An inherent problem in the study of plant surfaces is that their structure can be altered by uprooting the plant organ. The petals are very delicate and their surface loses its natural shape shortly after being separated from the flower.

Natural petals in the laboratory

In a novel interdisciplinary study between different Spanish research centers, we have managed to use natural petals to analyze –at the nanoscale– not only their morphology (as has been the case up to now), but also the chemical properties that determine their wetting.

In the first phase, we selected a variety of roses whose petals kept water droplets attached in a similar way on their upper (beam) and lower (underside) faces. We managed to characterize both faces in natural petals, subjecting them to a treatment that would preserve their structure.

With the scanning electron microscope (SEM) we observe that both the texture and the roughness of both surfaces of the petal (the upper/beam face and the lower/underside) are very different. However, they are similarly wetted by drops of water. So the roughness does not serve to explain everything. You had to look deeper to find the key to the rose petal effect.

Atomic Force Microscope (AFM) Solved the Mystery

Atomic force microscopy (AFM) analysis gave us the answer. AFM allows the surface of the petal to be analyzed at a very fine scale, nanometers, and essentially works by very delicately “feeling” the surfaces with an extremely sharp tip. In addition to sensing roughness, AFM is capable of “noticing” chemical composition. Thus we discover that the surface of the petals at that scale has fractal roughness in the range between 5 nm and 20 µm.

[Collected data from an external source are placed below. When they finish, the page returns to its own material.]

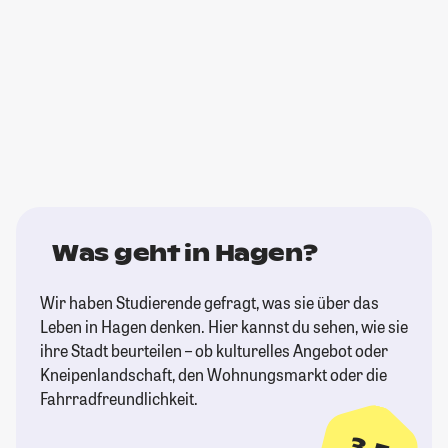
Was geht in Hagen?
Wir haben Studierende gefragt, was sie über das
Leben in Hagen denken. Hier kannst du sehen, wie sie
ihre Stadt beurteilen – ob kulturelles Angebot oder
Kneipenlandschaft, den Wohnungsmarkt oder die
Fahrradfreundlichkeit.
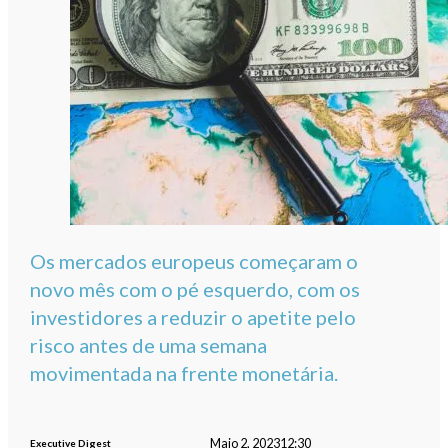
Os mercados europeus começaram o
novo mês com o pé esquerdo, com os
investidores a reduzir o apetite pelo
risco antes de uma semana
movimentada na frente monetária.
Maio 2, 2023
12:30
Executive Digest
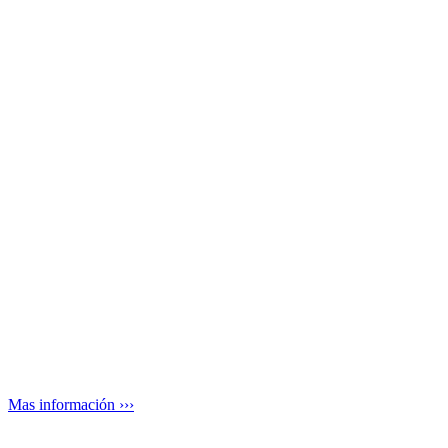
Mas información ›››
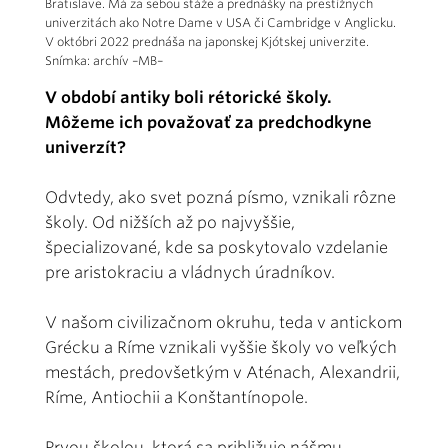
Bratislave. Má za sebou stáže a prednášky na prestížnych
univerzitách ako Notre Dame v USA či Cambridge v Anglicku.
V októbri 2022 prednáša na japonskej Kjótskej univerzite.
Snímka: archív –MB–
V období antiky boli rétorické školy.
Môžeme ich považovať za predchodkyne
univerzít?
Odvtedy, ako svet pozná písmo, vznikali rôzne
školy. Od nižších až po najvyššie,
špecializované, kde sa poskytovalo vzdelanie
pre aristokraciu a vládnych úradníkov.
V našom civilizačnom okruhu, teda v antickom
Grécku a Ríme vznikali vyššie školy vo veľkých
mestách, predovšetkým v Aténach, Alexandrii,
Ríme, Antiochii a Konštantínopole.
Prvou školou, ktorá sa približuje nášmu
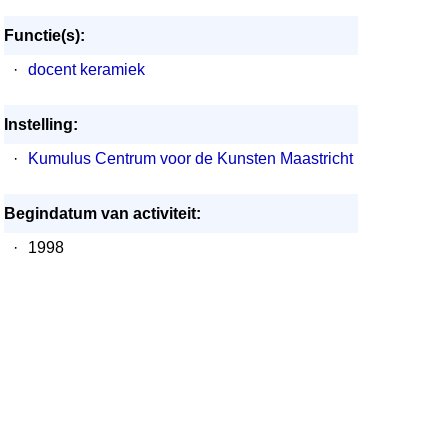
Functie(s):
·
docent keramiek
Instelling:
·
Kumulus Centrum voor de Kunsten Maastricht
Begindatum van activiteit:
·
1998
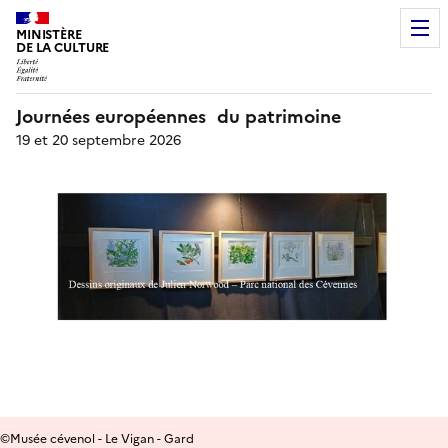
MINISTÈRE
DE LA CULTURE
Journées européennes du patrimoine
19 et 20 septembre 2026
©Musée cévenol - Le Vigan - Gard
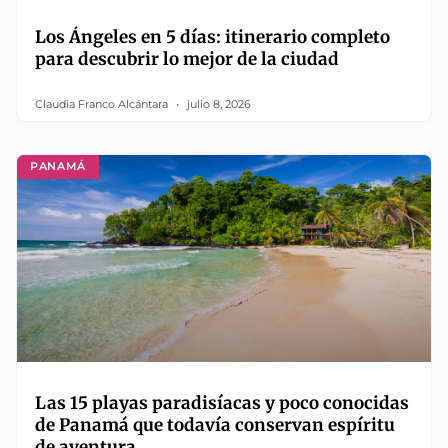
Los Ángeles en 5 días: itinerario completo
para descubrir lo mejor de la ciudad
Claudia Franco Alcántara
julio 8, 2026
PANAMÁ
Las 15 playas paradisíacas y poco conocidas
de Panamá que todavía conservan espíritu
de aventura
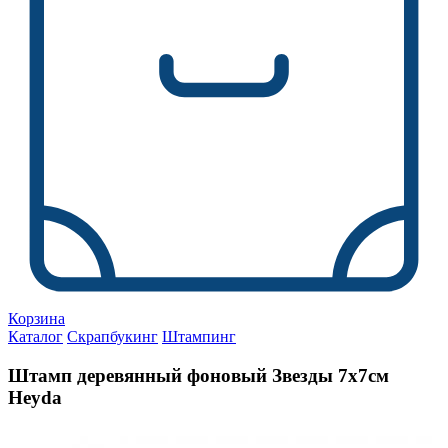
Корзина
Каталог
Скрапбукинг
Штампинг
Штамп деревянный фоновый Звезды 7х7см
Heyda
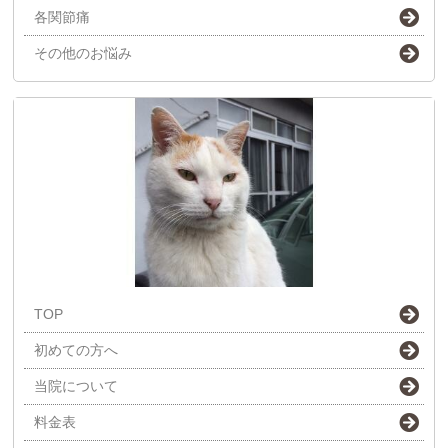
各関節痛
その他のお悩み
TOP
初めての方へ
当院について
料金表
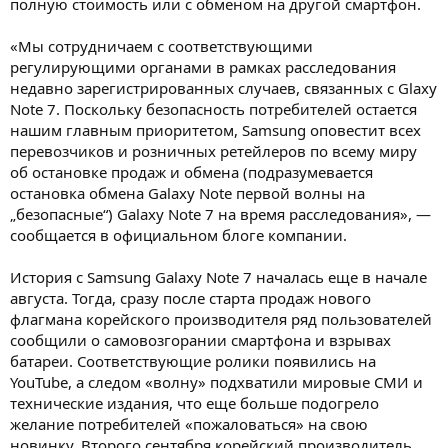
полную стоимость или с обменом на другой смартфон.
«Мы сотрудничаем с соответствующими
регулирующими органами в рамках расследования
недавно зарегистрированных случаев, связанных с Glaxy
Note 7. Поскольку безопасность потребителей остается
нашим главным приоритетом, Samsung оповестит всех
перевозчиков и розничных ретейлеров по всему миру
об остановке продаж и обмена (подразумевается
остановка обмена Galaxy Note первой волны на
„безопасные“) Galaxy Note 7 на время расследования», —
сообщается в официальном блоге компании.
История с Samsung Galaxy Note 7 началась еще в начале
августа. Тогда, сразу после старта продаж нового
флагмана корейского производителя ряд пользователей
сообщили о самовозгорании смартфона и взрывах
батареи. Соответствующие ролики появились на
YouTube, а следом «волну» подхватили мировые СМИ и
технические издания, что еще больше подогрело
желание потребителей «пожаловаться» на свою
новинку. Второго сентября корейский производитель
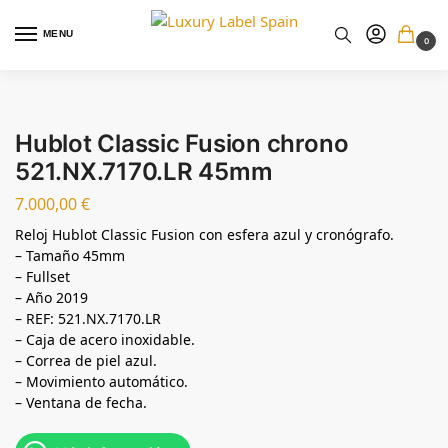
MENU
0
Hublot Classic Fusion chrono
521.NX.7170.LR 45mm
7.000,00
€
Reloj Hublot Classic Fusion con esfera azul y cronógrafo.
– Tamaño 45mm
– Fullset
– Año 2019
– REF: 521.NX.7170.LR
– Caja de acero inoxidable.
– Correa de piel azul.
– Movimiento automático.
– Ventana de fecha.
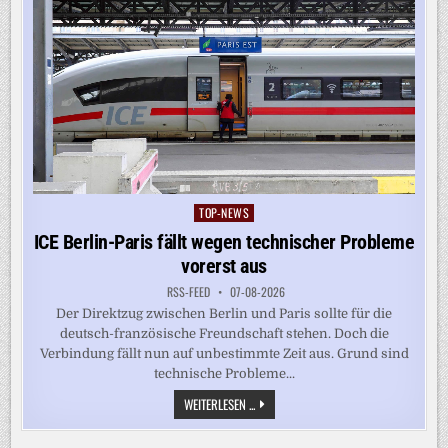
TOP-NEWS
Posted
in
ICE Berlin-Paris fällt wegen technischer Probleme
vorerst aus
RSS-FEED
07-08-2026
Der Direktzug zwischen Berlin und Paris sollte für die
deutsch-französische Freundschaft stehen. Doch die
Verbindung fällt nun auf unbestimmte Zeit aus. Grund sind
technische Probleme...
ICE
WEITERLESEN ...
BERLIN-
PARIS
FÄLLT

We also found that at the nanometer scale the surface of the petal has an irregular tessellation, a repeating pattern of figures, that completely covers the surface.

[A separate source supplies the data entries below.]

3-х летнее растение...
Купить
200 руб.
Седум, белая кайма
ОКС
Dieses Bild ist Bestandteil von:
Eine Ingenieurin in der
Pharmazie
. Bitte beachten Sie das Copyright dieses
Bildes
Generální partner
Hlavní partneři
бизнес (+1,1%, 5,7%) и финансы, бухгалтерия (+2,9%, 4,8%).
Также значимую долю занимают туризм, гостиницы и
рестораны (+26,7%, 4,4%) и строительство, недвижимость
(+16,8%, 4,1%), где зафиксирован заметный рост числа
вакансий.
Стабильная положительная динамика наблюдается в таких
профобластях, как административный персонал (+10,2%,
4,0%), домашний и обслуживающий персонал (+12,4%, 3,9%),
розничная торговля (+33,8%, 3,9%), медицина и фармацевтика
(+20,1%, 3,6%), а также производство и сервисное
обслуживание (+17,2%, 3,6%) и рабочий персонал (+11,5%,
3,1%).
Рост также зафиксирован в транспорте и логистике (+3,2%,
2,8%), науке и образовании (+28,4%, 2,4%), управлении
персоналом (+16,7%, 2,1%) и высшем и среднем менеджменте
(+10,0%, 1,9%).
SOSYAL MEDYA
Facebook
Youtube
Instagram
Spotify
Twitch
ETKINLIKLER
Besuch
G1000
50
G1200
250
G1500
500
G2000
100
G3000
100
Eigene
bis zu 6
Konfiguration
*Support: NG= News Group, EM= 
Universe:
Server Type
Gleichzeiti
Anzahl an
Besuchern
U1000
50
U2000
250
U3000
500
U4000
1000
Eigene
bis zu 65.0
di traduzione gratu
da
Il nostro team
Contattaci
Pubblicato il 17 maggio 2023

But there is still something more striking, and that is that this intimate tile is made up of alternating hydrophilic and hydrophobic nano-areas. And with this, the mystery of why the rose petal is hydrophobic but adherent to water at the same time is solved. The existence of small hydrophilic zones interspersed with more abundant hydrophobic areas on the surface of rose petals allows water droplets (of a polar nature) to adhere, despite the fact that the surface is hydrophobic due to its great roughness and because most of the surface it is.

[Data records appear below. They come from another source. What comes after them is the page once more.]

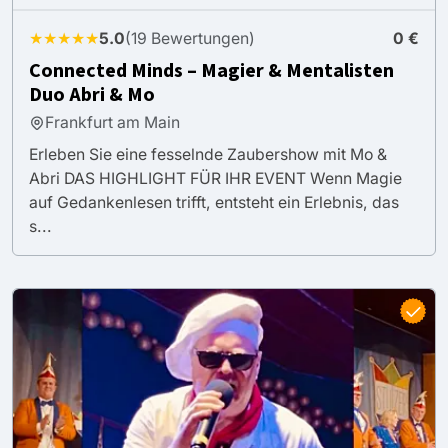
★★★★★
5.0
(19 Bewertungen)
0 €
Connected Minds – Magier & Mentalisten
Duo Abri & Mo
Frankfurt am Main
Erleben Sie eine fesselnde Zaubershow mit Mo &
Abri DAS HIGHLIGHT FÜR IHR EVENT Wenn Magie
auf Gedankenlesen trifft, entsteht ein Erlebnis, das
s...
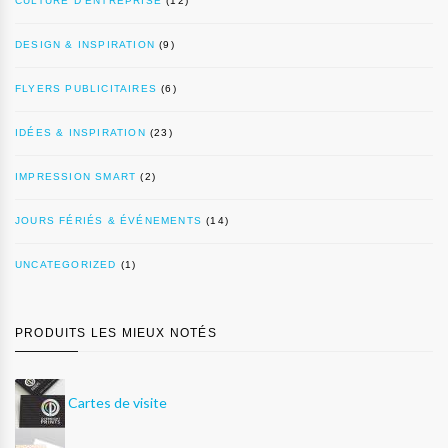
CULTURE D’ENTREPRISE
(12)
DESIGN & INSPIRATION
(9)
FLYERS PUBLICITAIRES
(6)
IDÉES & INSPIRATION
(23)
IMPRESSION SMART
(2)
JOURS FÉRIÉS & ÉVÉNEMENTS
(14)
UNCATEGORIZED
(1)
PRODUITS LES MIEUX NOTÉS
Cartes de visite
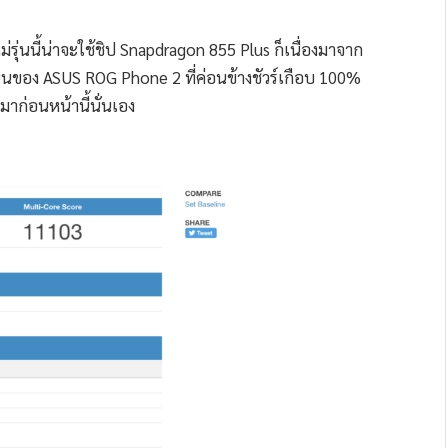
ม่รุ่นนี้น่าจะใช้ชิป Snapdragon 855 Plus ก็เนื่องมาจาก
นของ ASUS ROG Phone 2 ที่ค่อนข้างชัวร์เกือบ 100%
มาก่อนหน้านี้นั่นเอง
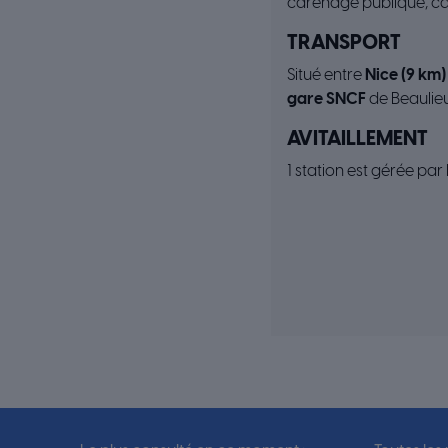
carénage publique, cal
TRANSPORT
Situé entre
Nice (9 km)
gare SNCF
de Beaulie
AVITAILLEMENT
1 station est gérée par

Oddly enough, both sides of the petal have the same fractal dimension and this explains why the water droplets interact in a similar way, despite the fact that the total roughness is about ten times greater on the upper side than on the lower side.

With these new results, the difference between the Lotus effect and the rose petal effect is explained in a natural way.

Both surfaces are extremely rough, but in the rose petal, the material that covers it (the cuticle) presents a hydrophilic/hydrophobic tessellation, while in the Lotus leaf it is homogeneously hydrophobic, with an extra coating of deposited wax nanotubes on the cuticle, which causes the droplet to detach.

Intimately, at the nanometric scale, which only the atomic force microscope allows us to access, it is possible to appreciate the difference between these two plant surfaces and understand why the dewdrops are anchored to the rose and not to the lotus leaf.

Materials of the future and biological implications

Following these results, studies of the wettability of natural or synthetic materials that are carried out in the future should assess the possible chemical heterogeneity of the surfaces.

At the level of plant surfaces, these hydrophilic zones are of great interest because they can play a fundamental role in the absorption of water and solutes deposited on the leaves, such as aerosols or foliar sprays of agrochemicals, and can also be vulnerable points for attack. of pests and diseases.

The presence, relevance, and abundance of hydrophilic zones on plant surfaces is currently Pandora’s box that we have just opened and that will predictably bring us many surprises.

Unveiling the secret of the rose petal, its great roughness, and its chemical heterogeneity will allow materials science and biomimetics to develop new highly useful surfaces. The field is open.